### Activity
In the entries that follow, find the line containing "dish towel: present"; from there, copy every line exactly through the line containing "spoon rest: present".

### Excerpted records
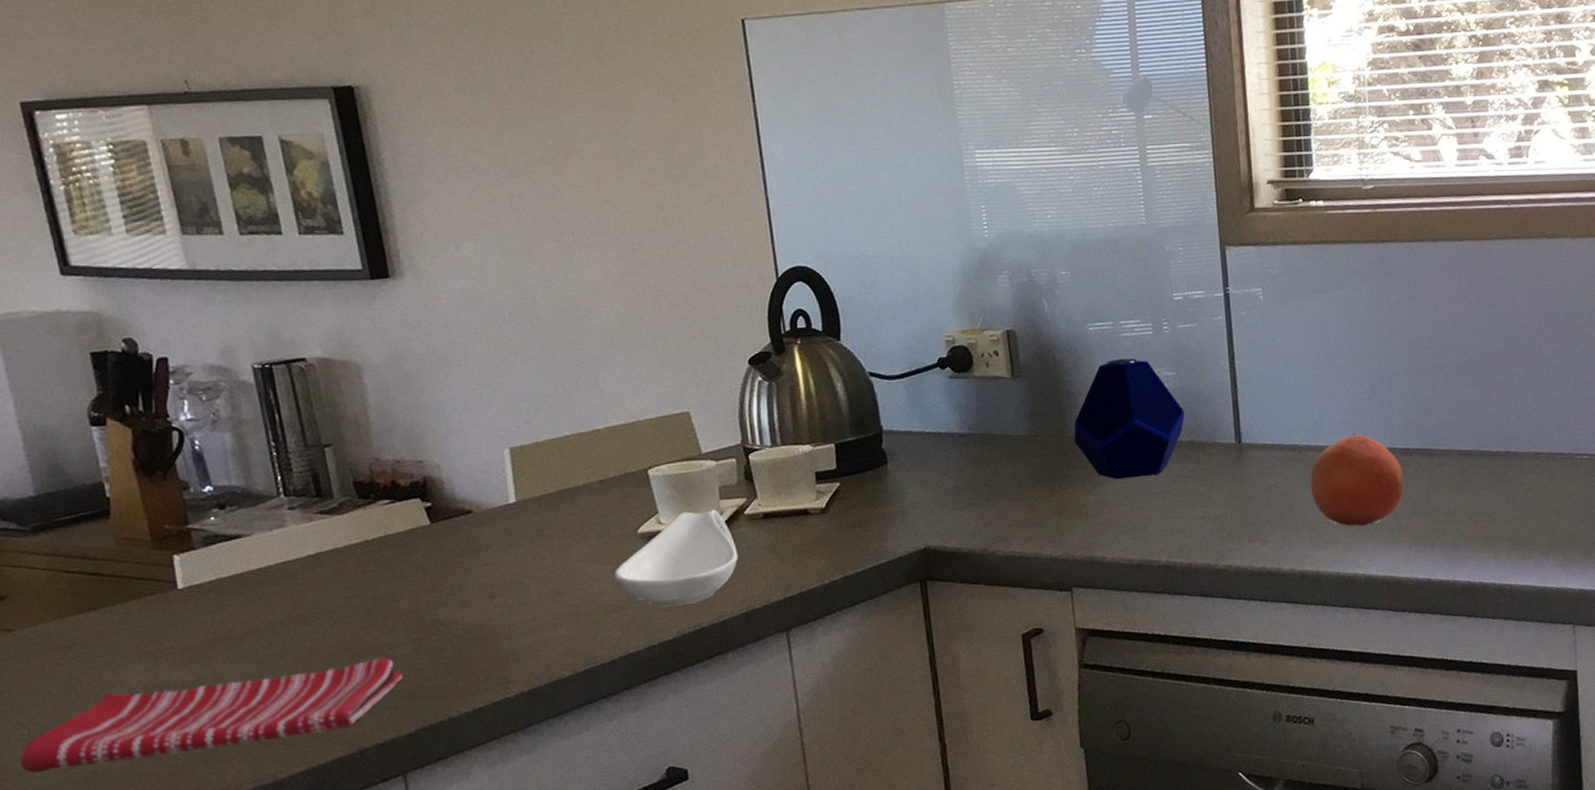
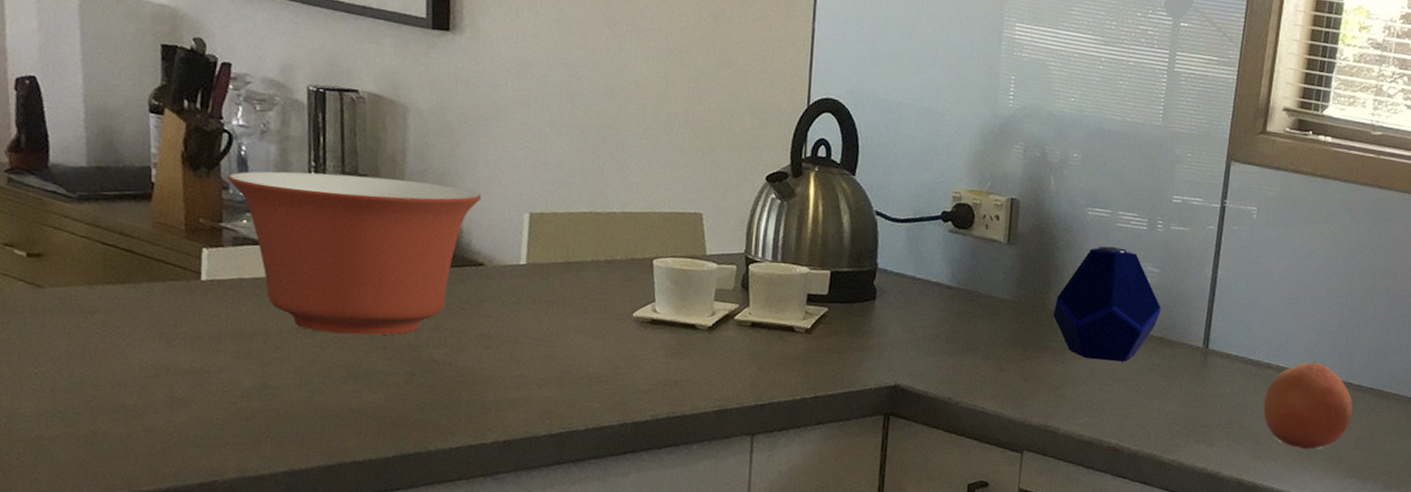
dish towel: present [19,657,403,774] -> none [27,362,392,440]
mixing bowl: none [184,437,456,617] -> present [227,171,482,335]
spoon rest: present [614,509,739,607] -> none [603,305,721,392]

==

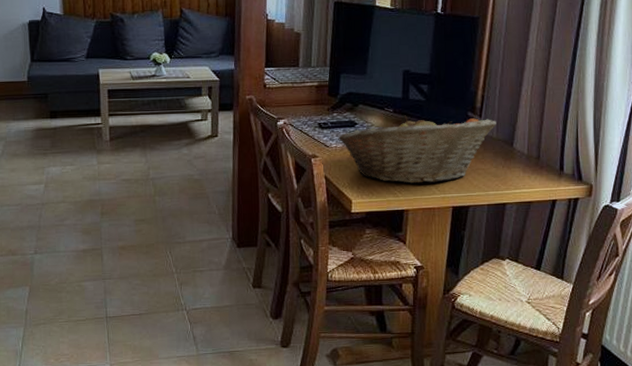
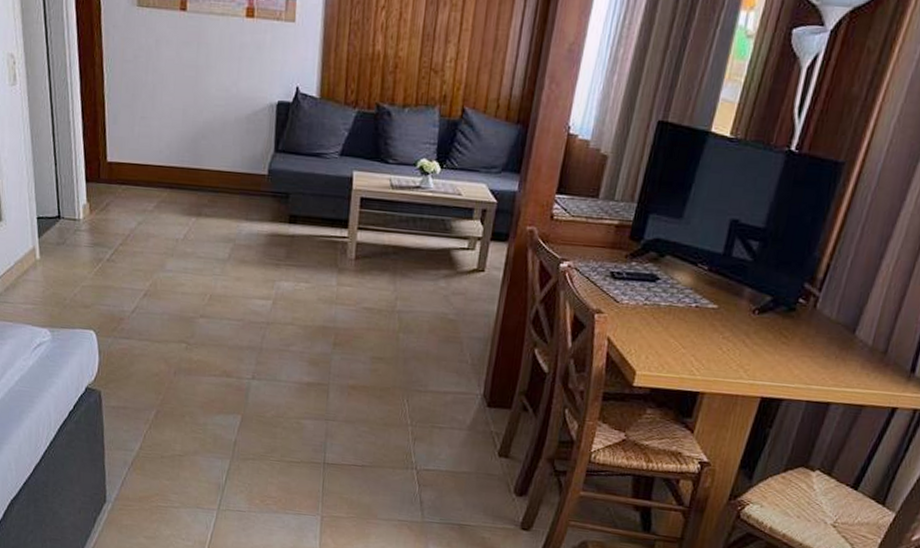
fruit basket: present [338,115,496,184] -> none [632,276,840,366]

...

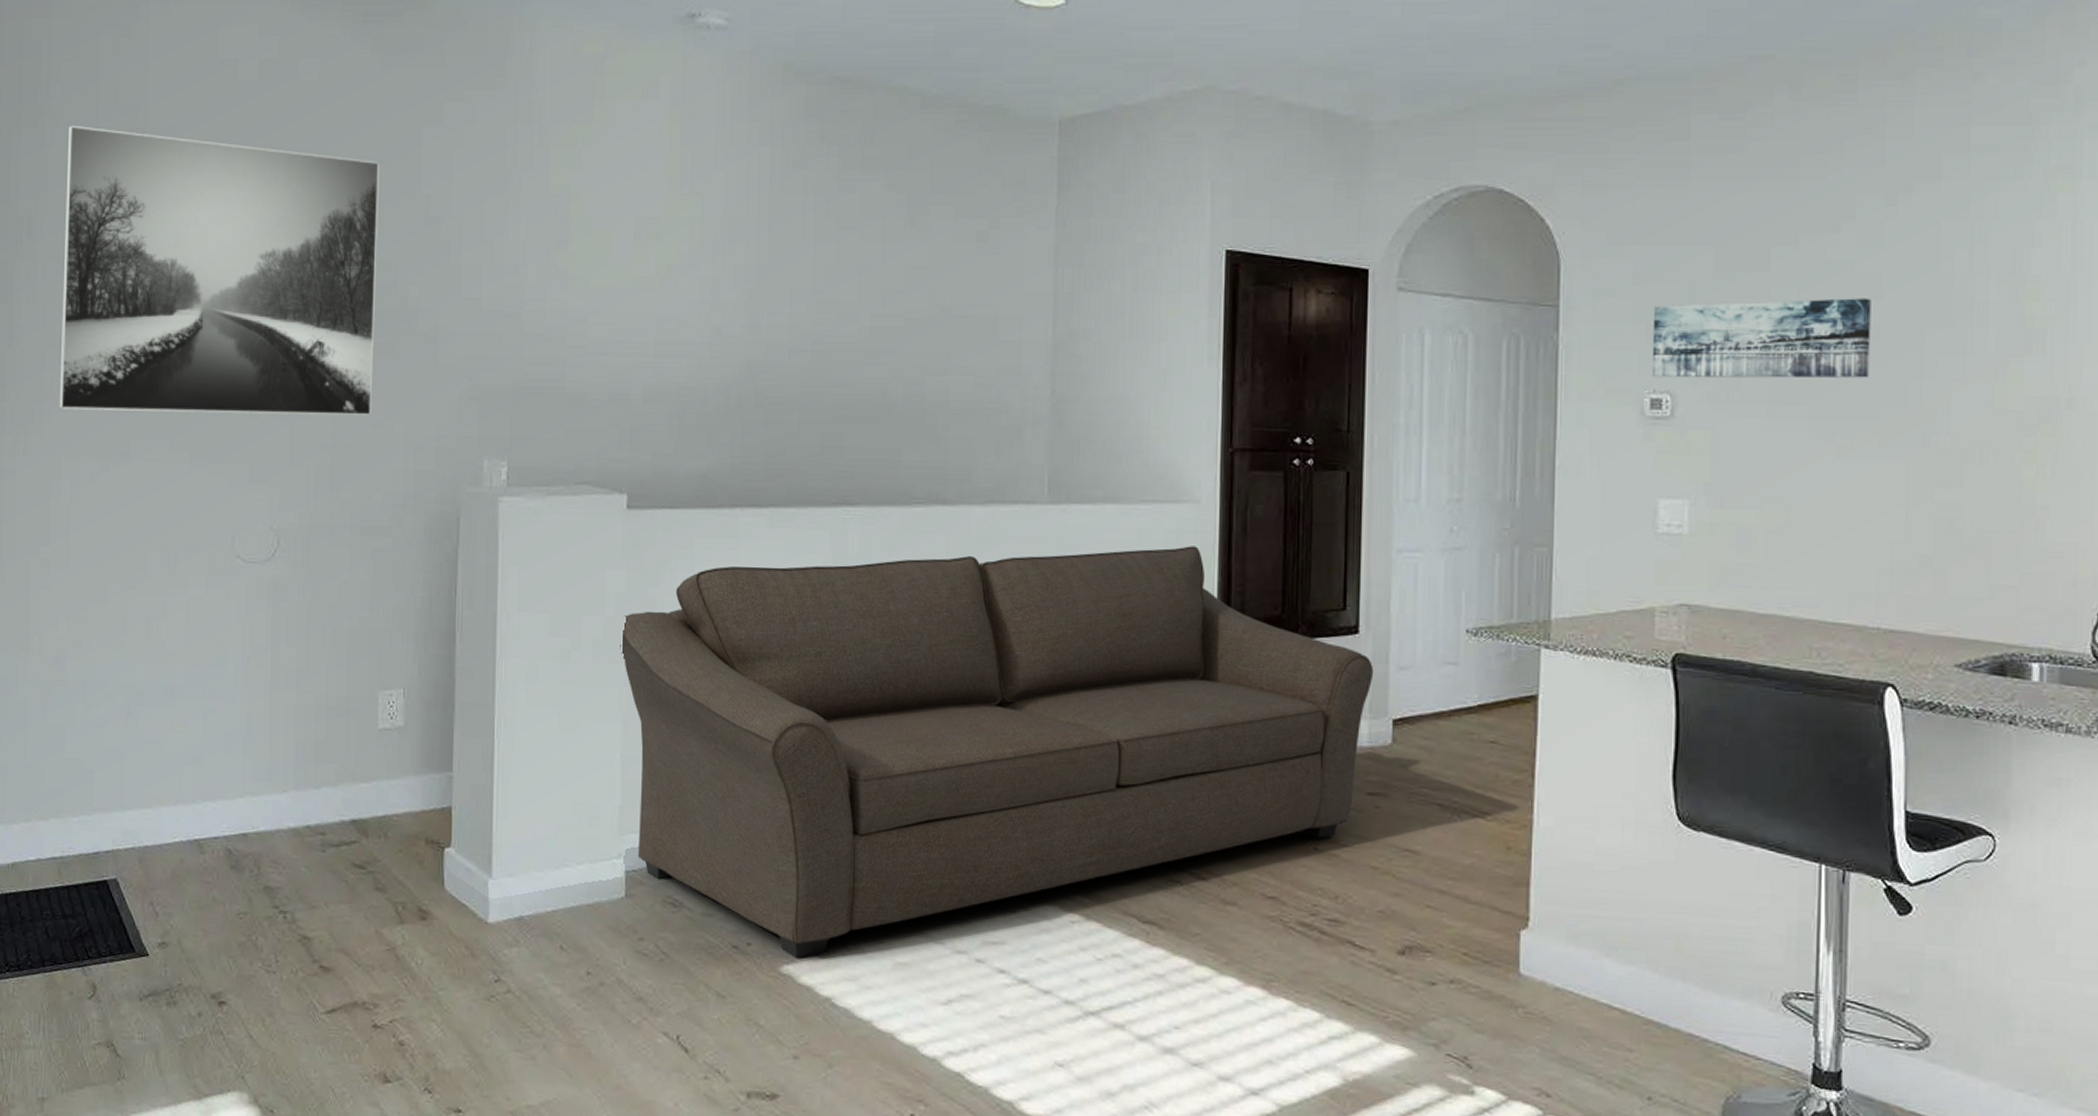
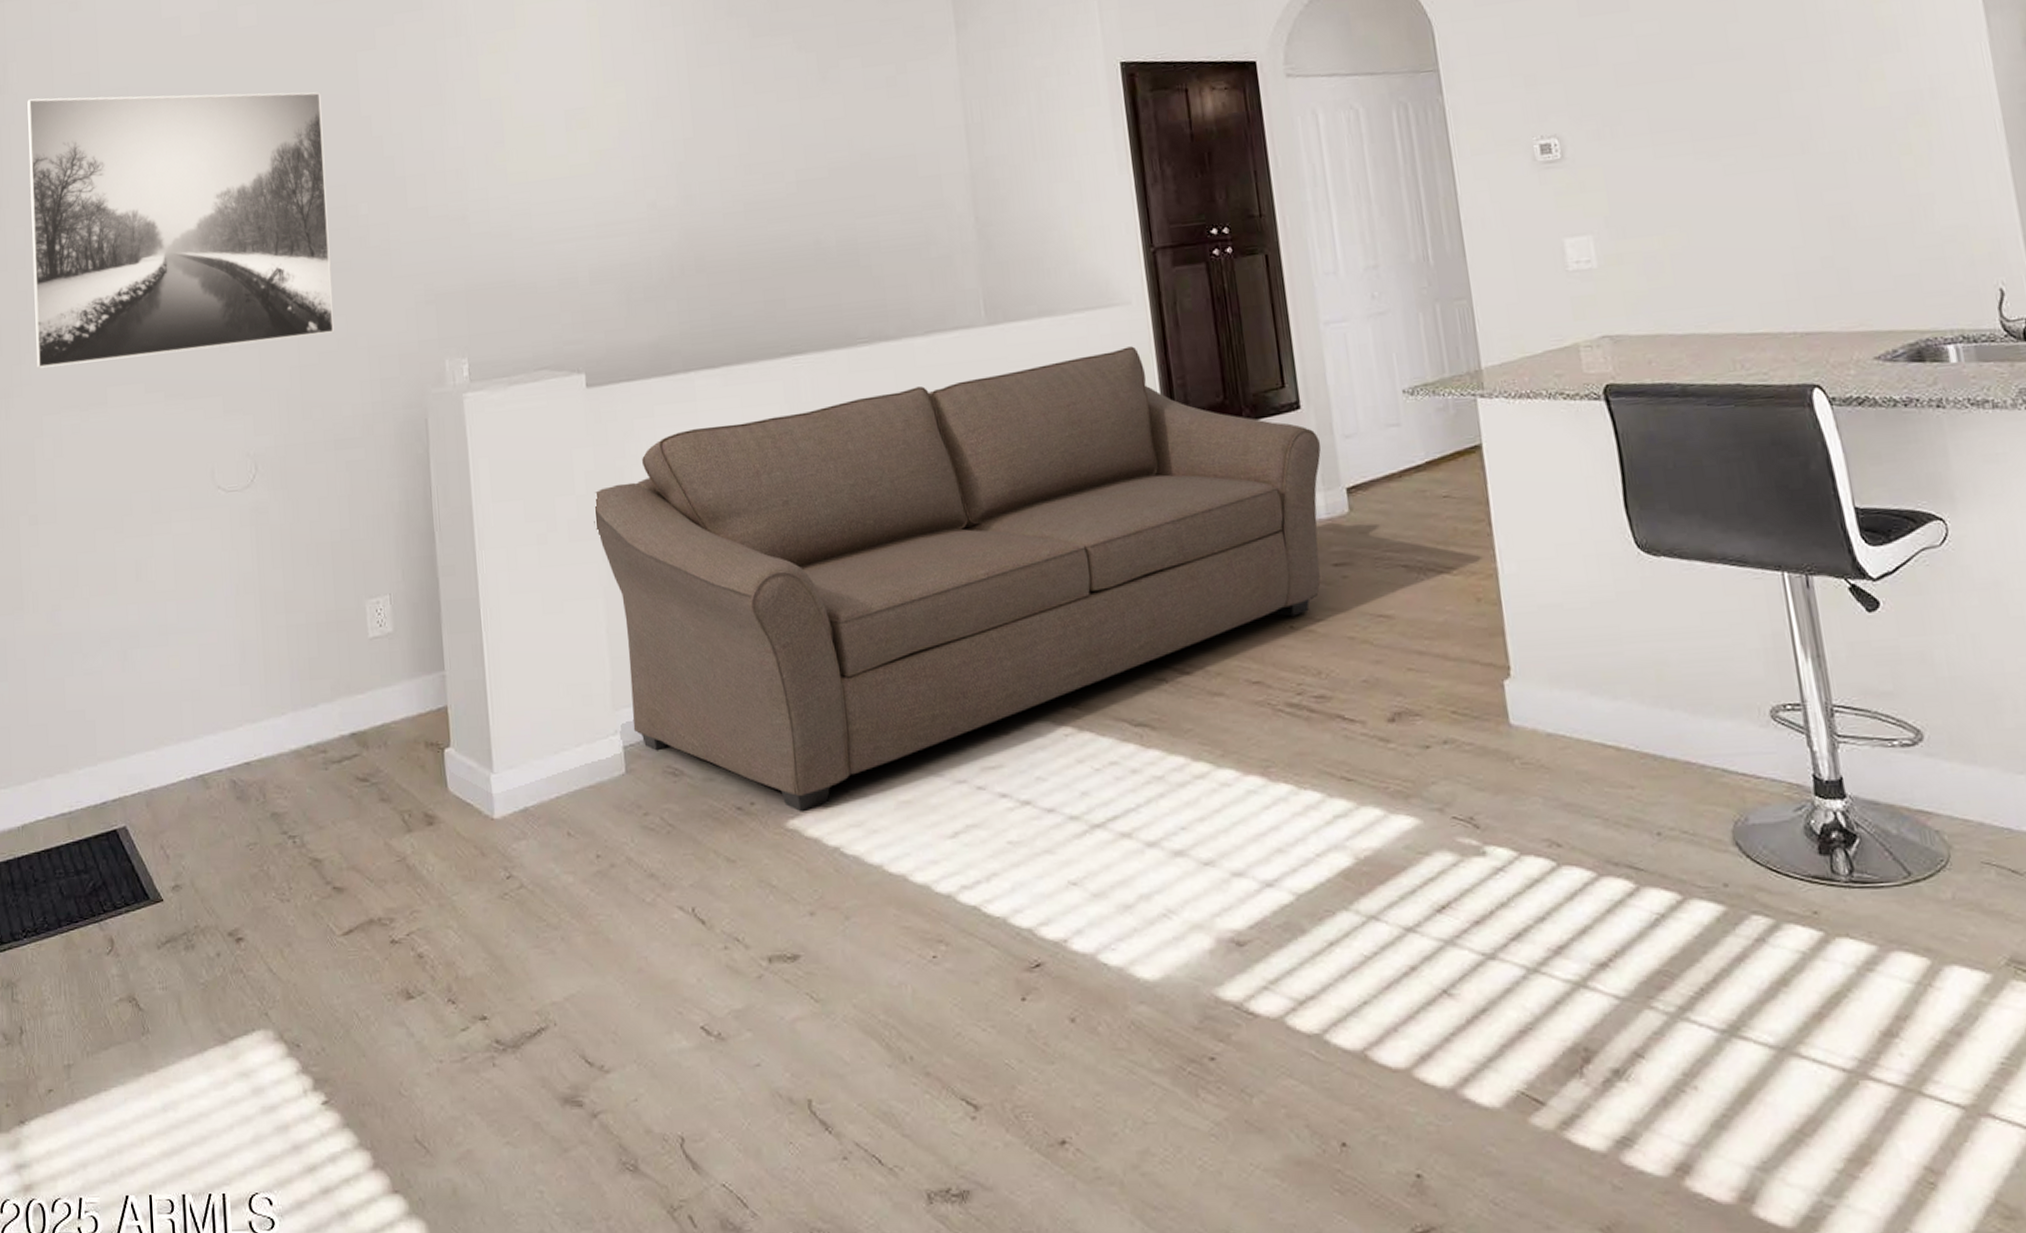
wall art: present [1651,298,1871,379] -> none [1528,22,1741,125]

### Finished exercise
dish towel: present [19,657,403,774] -> none [27,362,392,440]
mixing bowl: none [184,437,456,617] -> present [227,171,482,335]
spoon rest: present [614,509,739,607] -> none [603,305,721,392]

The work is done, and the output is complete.